Wednesday, October 19, 2011
Crookes v. Newton - Newton Wins - Hyperlinking is Not publication
The Supreme Court of Canada has ruled that Newton wins and hyperlinking is not "publication". Analysis to follow. Here's the headnote:
Per Binnie, LeBel, Abella, Charron, Rothstein and Cromwell JJ.: To prove the publication element of defamation, a plaintiff must establish that the defendant has, by any act, conveyed defamatory meaning to a single third party who has received it. Traditionally, the form the defendant’s act takes and the manner in which it assists in causing the defamatory content to reach the third party are irrelevant. Applying this traditional rule to hyperlinks, however, would have the effect of creating a presumption of liability for all hyperlinkers. This would seriously restrict the flow of information on the Internet and, as a result, freedom of expression.

=====

_EXPLORE THE MATERIAL_
#1 List the justices named in the headnote quoted in the post on Crookes v. Newton.
#2 Continue the post on Crookes v. Newton, starting right after its final sentence.

_INFORMATION SUPPLIED_

=====

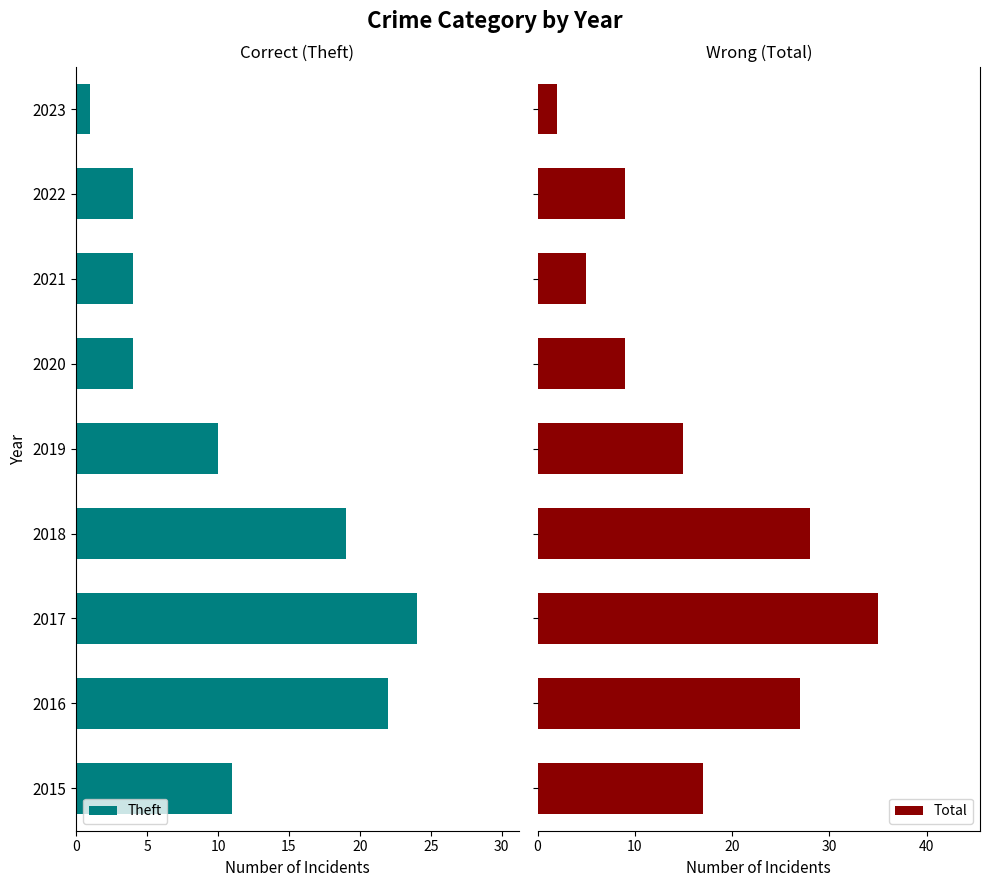

Rank the categories by Theft value from highest to lowest.

10, 5, 15, 0, 20, 25, 30, 35, 8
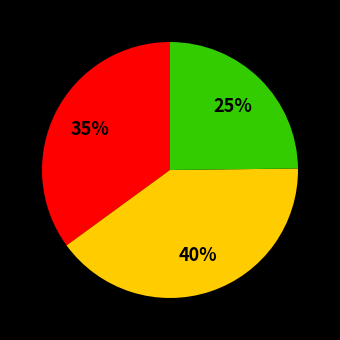

To the nearest percent, what is the difference between the largest and smallest slice percentages?

15%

=====

_WRITTEN ANSWERS_
#1 Binnie, LeBel, Abella, Charron, Rothstein, Cromwell

#2
Hyperlinks are, in essence, references, which are fundamentally different from other acts of “publication”. Hyperlinks and references both communicate that something exists, but do not, by themselves, communicate its content. They both require some act on the part of a third party before he or she gains access to the content. The fact that access to that content is far easier with hyperlinks than with footnotes does not change the reality that a hyperlink, by itself, is content neutral. Furthermore, inserting a hyperlink into a text gives the author no control over the content in the secondary article to which he or she has linked.
A hyperlink, by itself, should never be seen as “publication” of the content to which it refers. When a person follows a hyperlink to a secondary source that contains defamatory words, the actual creator or poster of the defamatory words in the secondary material is the person who is publishing the libel. Only when a hyperlinker presents content from the hyperlinked material in a way that actually repeats the defamatory content, should that content be considered to be “published” by the hyperlinker.
Here, nothing on N’s page is itself alleged to be defamatory. Since the use of a hyperlink cannot, by itself, amount to publication even if the hyperlink is followed and the defamatory content is accessed, N has not published the defamatory content and C’s action cannot succeed.
Per McLachlin C.J. and Fish J.: The reasons of the majority are agreed with substantially. However, a hyperlink should constitute publication if, read contextually, the text that includes the hyperlink constitutes adoption or endorsement of the specific content it links to. A mere general reference to a website is not enough to find publication.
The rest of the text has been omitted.